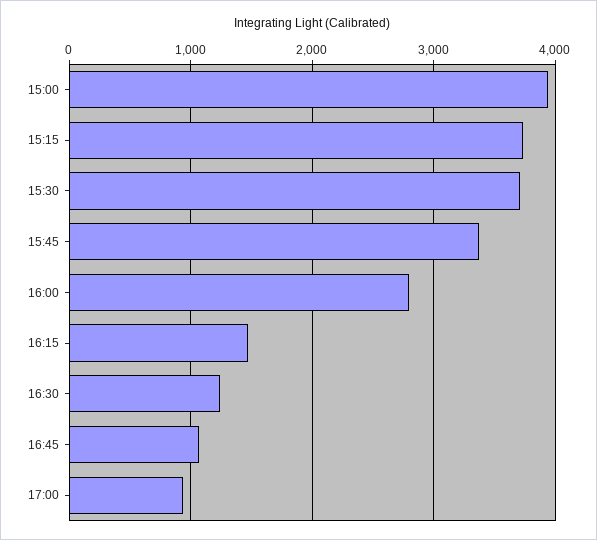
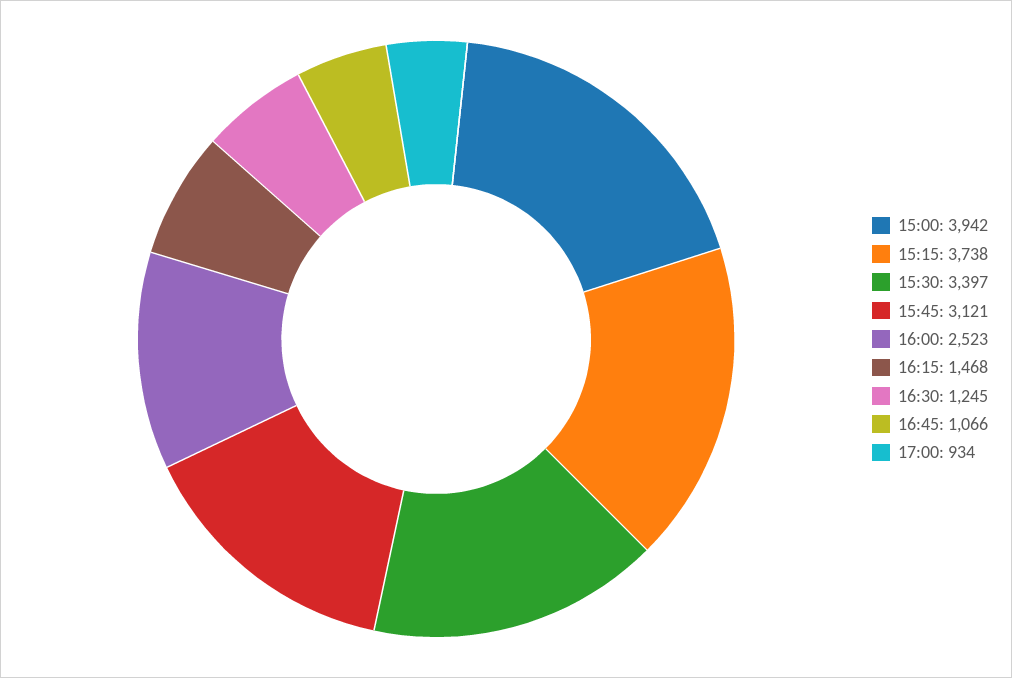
  {
    "15:00": 3942,
    "15:15": 3738,
-   "15:30": 3700,
+   "15:30": 3397,
-   "15:45": 3400,
+   "15:45": 3121,
-   "16:00": 2800,
+   "16:00": 2523,
    "16:15": 1468,
    "16:30": 1245,
    "16:45": 1066,
    "17:00": 934
  }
┄┄┄┄┄┄
_TASK DESCRIPTION_. The whole listing is to be written out exactly; the pictures stay out of the copy.

_YOUR SOLUTION_.
  {
    "15:00": 3942,
    "15:15": 3738,
-   "15:30": 3700,
+   "15:30": 3397,
-   "15:45": 3400,
+   "15:45": 3121,
-   "16:00": 2800,
+   "16:00": 2523,
    "16:15": 1468,
    "16:30": 1245,
    "16:45": 1066,
    "17:00": 934
  }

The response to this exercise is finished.